Grocery giant Tesco is launching an initiative to keep popular fruit and vegetables fresher for an extra two days in an effort to cut food waste.
According to reports, changes in Tesco’s supply chain to remove a food packaging stage mean that fresh produce such as oranges, tomatoes, peppers and lemons will stay fresher for longer.
The new scheme is part of an ongoing programme at the supermarket group to cut food waste at its stores, which Tesco admitted was around 54,000 tonnes last year. A review of its supply chain identified ways of working directly with producers to ensure fresh produce arrives in stores sooner.
Speaking to The Guardian, Matt Sinister, commercial director of food at Tesco, said: “For millions of our customers, this move will mean having up to an extra two days in which to enjoy some of the most popular fruit and vegetables. The extra days of freshness will particularly benefit customers who are pressed for time and will mean they are less likely to throw food away.”
The cost of waste
The government’s waste advisory body WRAP estimates that seven million tonnes of food is thrown away every year by British households, which costs the average family around £700 in terms of wasted spend and costs the country around £12.5bn.

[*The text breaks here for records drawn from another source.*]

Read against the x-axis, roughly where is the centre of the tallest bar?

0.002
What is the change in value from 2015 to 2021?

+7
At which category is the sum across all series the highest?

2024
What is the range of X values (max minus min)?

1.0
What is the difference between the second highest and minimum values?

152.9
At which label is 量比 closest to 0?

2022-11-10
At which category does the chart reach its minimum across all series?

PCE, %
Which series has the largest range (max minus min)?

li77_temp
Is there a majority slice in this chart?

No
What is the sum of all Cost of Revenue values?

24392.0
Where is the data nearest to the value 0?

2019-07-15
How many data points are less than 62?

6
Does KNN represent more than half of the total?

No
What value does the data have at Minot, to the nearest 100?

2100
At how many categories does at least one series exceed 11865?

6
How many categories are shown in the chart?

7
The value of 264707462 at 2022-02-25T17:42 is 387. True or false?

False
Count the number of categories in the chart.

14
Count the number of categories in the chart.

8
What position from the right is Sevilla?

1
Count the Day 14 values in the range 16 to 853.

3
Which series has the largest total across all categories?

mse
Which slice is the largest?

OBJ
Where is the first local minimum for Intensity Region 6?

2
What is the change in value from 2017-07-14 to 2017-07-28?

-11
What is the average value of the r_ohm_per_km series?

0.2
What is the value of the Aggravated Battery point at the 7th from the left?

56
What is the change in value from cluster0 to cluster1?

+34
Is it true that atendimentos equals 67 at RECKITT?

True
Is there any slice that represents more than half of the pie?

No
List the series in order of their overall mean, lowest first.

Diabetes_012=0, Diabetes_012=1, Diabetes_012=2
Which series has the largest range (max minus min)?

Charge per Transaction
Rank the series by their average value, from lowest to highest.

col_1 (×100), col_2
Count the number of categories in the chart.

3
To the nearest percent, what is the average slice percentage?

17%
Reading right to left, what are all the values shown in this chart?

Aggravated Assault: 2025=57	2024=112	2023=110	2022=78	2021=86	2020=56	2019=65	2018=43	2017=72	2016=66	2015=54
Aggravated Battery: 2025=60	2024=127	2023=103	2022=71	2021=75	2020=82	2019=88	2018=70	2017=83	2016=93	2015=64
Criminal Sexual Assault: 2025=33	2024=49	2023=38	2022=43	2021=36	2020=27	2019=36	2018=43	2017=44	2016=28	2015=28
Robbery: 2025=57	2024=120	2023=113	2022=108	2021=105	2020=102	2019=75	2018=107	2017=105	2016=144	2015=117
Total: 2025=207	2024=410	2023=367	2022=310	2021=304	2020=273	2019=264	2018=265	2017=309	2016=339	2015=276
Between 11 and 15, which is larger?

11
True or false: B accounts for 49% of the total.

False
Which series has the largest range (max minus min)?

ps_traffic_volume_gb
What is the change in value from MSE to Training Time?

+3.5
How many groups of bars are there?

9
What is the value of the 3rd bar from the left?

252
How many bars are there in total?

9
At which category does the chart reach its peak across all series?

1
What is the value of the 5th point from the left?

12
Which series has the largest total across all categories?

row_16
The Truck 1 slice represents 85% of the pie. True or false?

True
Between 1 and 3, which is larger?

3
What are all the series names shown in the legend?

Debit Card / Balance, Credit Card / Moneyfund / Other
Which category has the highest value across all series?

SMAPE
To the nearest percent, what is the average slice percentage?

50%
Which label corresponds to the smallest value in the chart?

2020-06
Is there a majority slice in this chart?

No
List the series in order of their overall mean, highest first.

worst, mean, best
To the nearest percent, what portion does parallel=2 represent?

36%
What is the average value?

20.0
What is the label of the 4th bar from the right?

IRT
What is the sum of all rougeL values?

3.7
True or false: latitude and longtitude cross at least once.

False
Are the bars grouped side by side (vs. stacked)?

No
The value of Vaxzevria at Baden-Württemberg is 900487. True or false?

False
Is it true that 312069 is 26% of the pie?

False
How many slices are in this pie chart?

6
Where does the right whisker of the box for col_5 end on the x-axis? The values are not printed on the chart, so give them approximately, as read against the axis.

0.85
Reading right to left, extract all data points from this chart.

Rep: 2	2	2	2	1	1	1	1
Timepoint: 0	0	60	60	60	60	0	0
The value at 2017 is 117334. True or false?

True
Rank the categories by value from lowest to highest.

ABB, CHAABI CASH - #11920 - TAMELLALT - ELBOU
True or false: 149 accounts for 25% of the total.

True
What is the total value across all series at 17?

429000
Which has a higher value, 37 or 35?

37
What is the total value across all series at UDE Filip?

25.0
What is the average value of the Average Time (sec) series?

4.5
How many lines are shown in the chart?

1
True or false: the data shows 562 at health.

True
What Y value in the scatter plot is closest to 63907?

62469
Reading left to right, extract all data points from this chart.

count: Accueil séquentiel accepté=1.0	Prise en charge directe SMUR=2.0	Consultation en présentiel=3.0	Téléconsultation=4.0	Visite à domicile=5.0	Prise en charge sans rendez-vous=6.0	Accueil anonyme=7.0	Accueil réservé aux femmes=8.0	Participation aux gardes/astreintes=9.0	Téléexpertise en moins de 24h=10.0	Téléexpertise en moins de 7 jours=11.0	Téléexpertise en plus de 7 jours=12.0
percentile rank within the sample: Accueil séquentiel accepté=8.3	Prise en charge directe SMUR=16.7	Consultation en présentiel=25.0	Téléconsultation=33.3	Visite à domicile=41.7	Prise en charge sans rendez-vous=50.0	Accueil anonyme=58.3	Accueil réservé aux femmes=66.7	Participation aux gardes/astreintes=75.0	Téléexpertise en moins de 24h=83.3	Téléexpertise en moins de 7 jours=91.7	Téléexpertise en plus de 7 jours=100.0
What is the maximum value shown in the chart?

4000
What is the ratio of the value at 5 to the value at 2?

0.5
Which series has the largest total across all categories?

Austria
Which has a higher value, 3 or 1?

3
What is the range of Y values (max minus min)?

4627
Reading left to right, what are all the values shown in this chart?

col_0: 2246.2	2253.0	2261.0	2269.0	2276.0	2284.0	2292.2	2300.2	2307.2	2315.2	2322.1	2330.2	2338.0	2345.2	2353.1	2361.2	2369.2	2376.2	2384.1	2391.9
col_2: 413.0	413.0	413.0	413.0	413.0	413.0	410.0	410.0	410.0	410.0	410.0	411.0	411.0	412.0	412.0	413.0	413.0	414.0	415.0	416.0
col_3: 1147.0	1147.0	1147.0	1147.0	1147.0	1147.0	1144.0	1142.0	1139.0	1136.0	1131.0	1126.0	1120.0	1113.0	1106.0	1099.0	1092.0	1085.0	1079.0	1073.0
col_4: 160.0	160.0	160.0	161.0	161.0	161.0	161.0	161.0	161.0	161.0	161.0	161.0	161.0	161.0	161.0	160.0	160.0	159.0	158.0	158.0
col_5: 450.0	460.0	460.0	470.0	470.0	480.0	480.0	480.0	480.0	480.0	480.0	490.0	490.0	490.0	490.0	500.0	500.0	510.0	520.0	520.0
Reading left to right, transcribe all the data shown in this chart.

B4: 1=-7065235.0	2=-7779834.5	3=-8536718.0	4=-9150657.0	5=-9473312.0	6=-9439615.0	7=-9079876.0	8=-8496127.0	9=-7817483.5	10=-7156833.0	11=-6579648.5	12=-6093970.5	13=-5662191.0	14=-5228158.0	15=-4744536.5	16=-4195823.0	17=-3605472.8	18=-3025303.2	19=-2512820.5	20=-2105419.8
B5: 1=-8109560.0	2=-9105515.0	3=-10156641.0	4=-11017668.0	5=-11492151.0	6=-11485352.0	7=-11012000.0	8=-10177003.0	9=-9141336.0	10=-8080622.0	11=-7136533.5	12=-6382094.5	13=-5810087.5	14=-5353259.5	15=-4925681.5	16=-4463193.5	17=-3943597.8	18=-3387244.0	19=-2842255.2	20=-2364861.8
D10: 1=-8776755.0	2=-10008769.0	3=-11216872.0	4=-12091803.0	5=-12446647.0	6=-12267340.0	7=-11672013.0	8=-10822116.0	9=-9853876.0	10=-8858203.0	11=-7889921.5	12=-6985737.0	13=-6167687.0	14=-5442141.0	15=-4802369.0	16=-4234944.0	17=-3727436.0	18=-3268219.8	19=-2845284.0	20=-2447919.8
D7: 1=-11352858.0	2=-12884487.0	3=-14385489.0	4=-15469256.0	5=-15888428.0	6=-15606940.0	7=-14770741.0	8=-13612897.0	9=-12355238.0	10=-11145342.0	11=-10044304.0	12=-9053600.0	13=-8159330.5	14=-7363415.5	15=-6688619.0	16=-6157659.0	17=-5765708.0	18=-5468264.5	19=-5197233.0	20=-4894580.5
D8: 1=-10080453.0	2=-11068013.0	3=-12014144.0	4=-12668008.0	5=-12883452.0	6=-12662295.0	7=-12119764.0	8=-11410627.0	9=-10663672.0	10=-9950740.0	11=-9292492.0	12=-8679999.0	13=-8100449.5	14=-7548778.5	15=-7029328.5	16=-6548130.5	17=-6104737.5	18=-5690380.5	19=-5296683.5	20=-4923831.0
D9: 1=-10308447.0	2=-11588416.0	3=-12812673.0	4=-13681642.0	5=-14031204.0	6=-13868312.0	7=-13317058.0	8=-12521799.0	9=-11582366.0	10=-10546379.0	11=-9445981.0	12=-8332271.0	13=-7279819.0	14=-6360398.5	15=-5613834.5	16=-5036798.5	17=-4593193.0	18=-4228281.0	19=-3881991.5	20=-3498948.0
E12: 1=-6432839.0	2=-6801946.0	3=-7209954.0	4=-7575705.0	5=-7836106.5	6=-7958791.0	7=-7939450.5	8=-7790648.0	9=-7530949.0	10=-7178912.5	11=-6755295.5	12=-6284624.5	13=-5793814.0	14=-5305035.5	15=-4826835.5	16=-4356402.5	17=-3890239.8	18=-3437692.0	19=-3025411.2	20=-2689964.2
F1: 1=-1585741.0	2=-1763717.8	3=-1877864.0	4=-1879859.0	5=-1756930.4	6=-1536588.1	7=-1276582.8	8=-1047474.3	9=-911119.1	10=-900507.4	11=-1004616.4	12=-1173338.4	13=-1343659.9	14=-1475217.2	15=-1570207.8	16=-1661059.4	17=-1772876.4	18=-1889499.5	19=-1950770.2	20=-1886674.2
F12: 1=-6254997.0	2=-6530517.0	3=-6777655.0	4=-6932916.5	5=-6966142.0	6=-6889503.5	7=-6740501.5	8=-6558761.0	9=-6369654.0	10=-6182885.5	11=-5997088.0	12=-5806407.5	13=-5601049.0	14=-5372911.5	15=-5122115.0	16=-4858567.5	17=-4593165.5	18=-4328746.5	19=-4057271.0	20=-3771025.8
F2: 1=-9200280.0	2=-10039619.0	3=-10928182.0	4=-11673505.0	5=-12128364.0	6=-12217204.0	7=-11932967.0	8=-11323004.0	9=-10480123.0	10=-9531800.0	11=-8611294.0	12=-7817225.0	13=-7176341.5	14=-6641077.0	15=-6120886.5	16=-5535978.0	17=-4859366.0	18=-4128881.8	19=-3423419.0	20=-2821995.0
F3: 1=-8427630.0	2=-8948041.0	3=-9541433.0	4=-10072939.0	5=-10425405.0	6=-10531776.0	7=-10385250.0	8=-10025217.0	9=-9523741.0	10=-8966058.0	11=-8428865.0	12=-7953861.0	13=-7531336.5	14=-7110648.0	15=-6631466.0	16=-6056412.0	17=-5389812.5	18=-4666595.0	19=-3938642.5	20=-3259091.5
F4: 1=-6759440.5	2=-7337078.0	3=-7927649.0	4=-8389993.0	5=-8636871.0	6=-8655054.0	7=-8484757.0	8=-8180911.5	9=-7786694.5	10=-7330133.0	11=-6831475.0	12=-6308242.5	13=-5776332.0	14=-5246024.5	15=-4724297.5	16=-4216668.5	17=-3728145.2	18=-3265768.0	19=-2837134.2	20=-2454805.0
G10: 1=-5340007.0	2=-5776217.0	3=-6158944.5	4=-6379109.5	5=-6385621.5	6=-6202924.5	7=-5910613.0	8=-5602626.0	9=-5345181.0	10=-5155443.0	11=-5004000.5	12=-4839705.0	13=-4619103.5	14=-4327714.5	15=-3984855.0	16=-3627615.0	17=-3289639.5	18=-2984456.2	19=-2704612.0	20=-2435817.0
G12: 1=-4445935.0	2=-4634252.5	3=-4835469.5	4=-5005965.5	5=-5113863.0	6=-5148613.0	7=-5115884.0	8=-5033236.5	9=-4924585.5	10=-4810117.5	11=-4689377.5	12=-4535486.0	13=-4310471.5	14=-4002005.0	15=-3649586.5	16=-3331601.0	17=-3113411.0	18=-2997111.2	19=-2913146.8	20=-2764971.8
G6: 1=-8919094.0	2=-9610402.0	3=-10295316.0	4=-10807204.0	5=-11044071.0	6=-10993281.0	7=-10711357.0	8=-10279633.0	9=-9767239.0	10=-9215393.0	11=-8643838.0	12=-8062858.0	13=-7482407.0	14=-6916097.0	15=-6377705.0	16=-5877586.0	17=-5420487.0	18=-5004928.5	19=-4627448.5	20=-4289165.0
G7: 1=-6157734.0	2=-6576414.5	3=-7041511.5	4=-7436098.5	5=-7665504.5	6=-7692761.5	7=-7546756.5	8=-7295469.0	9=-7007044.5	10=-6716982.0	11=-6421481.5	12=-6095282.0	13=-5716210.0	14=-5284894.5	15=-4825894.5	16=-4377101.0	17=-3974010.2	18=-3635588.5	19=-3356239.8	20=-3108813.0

Dr Richard Swannell, director of sustainable food at WRAP, told The Guardian that even extending product life by one day could save up to 250,000 tonnes of food per year.
Campaigners have been calling on the grocery chains to give waste food to charity, after legislation was introduced on the issue in France.
Tesco is now working with Fareshare and FoodCloud to distribute waste food to people in need, while Marks & Spencer is also distributing waste food through charities, including food banks, via a scheme that uses social networking app Neighbourly.